_How to complete this task_
Give back all of the data exactly.

- - - - - - -

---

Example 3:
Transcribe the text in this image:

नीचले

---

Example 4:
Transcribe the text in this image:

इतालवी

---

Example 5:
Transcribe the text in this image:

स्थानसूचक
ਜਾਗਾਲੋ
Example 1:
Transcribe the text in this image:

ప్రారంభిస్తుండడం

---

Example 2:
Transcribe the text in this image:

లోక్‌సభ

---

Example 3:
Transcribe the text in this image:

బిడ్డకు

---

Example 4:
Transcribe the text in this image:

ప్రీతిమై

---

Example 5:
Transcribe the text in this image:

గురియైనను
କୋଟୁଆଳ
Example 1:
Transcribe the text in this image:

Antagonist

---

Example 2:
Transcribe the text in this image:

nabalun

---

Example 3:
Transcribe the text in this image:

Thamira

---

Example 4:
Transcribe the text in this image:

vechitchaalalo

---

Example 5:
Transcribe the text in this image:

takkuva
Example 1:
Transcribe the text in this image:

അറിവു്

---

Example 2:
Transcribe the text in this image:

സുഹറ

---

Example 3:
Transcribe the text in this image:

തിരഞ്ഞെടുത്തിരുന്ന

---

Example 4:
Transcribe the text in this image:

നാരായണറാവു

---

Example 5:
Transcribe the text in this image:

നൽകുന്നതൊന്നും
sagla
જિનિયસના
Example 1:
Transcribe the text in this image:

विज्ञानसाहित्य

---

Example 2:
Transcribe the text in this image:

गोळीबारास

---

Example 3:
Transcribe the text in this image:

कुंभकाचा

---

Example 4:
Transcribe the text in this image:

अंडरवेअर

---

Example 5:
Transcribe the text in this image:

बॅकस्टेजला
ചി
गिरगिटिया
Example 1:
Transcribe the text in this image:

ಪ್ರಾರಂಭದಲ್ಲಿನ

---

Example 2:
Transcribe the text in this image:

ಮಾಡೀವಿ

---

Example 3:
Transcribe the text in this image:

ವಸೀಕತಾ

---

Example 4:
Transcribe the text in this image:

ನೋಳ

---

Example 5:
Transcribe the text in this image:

- - - - - - -

_Response box_
---

Example 3:
Transcribe the text in this image:

नीचले

---

Example 4:
Transcribe the text in this image:

इतालवी

---

Example 5:
Transcribe the text in this image:

स्थानसूचक
ਜਾਗਾਲੋ
Example 1:
Transcribe the text in this image:

ప్రారంభిస్తుండడం

---

Example 2:
Transcribe the text in this image:

లోక్‌సభ

---

Example 3:
Transcribe the text in this image:

బిడ్డకు

---

Example 4:
Transcribe the text in this image:

ప్రీతిమై

---

Example 5:
Transcribe the text in this image:

గురియైనను
କୋଟୁଆଳ
Example 1:
Transcribe the text in this image:

Antagonist

---

Example 2:
Transcribe the text in this image:

nabalun

---

Example 3:
Transcribe the text in this image:

Thamira

---

Example 4:
Transcribe the text in this image:

vechitchaalalo

---

Example 5:
Transcribe the text in this image:

takkuva
Example 1:
Transcribe the text in this image:

അറിവു്

---

Example 2:
Transcribe the text in this image:

സുഹറ

---

Example 3:
Transcribe the text in this image:

തിരഞ്ഞെടുത്തിരുന്ന

---

Example 4:
Transcribe the text in this image:

നാരായണറാവു

---

Example 5:
Transcribe the text in this image:

നൽകുന്നതൊന്നും
sagla
જિનિયસના
Example 1:
Transcribe the text in this image:

विज्ञानसाहित्य

---

Example 2:
Transcribe the text in this image:

गोळीबारास

---

Example 3:
Transcribe the text in this image:

कुंभकाचा

---

Example 4:
Transcribe the text in this image:

अंडरवेअर

---

Example 5:
Transcribe the text in this image:

बॅकस्टेजला
ചി
गिरगिटिया
Example 1:
Transcribe the text in this image:

ಪ್ರಾರಂಭದಲ್ಲಿನ

---

Example 2:
Transcribe the text in this image:

ಮಾಡೀವಿ

---

Example 3:
Transcribe the text in this image:

ವಸೀಕತಾ

---

Example 4:
Transcribe the text in this image:

ನೋಳ

---

Example 5:
Transcribe the text in this image:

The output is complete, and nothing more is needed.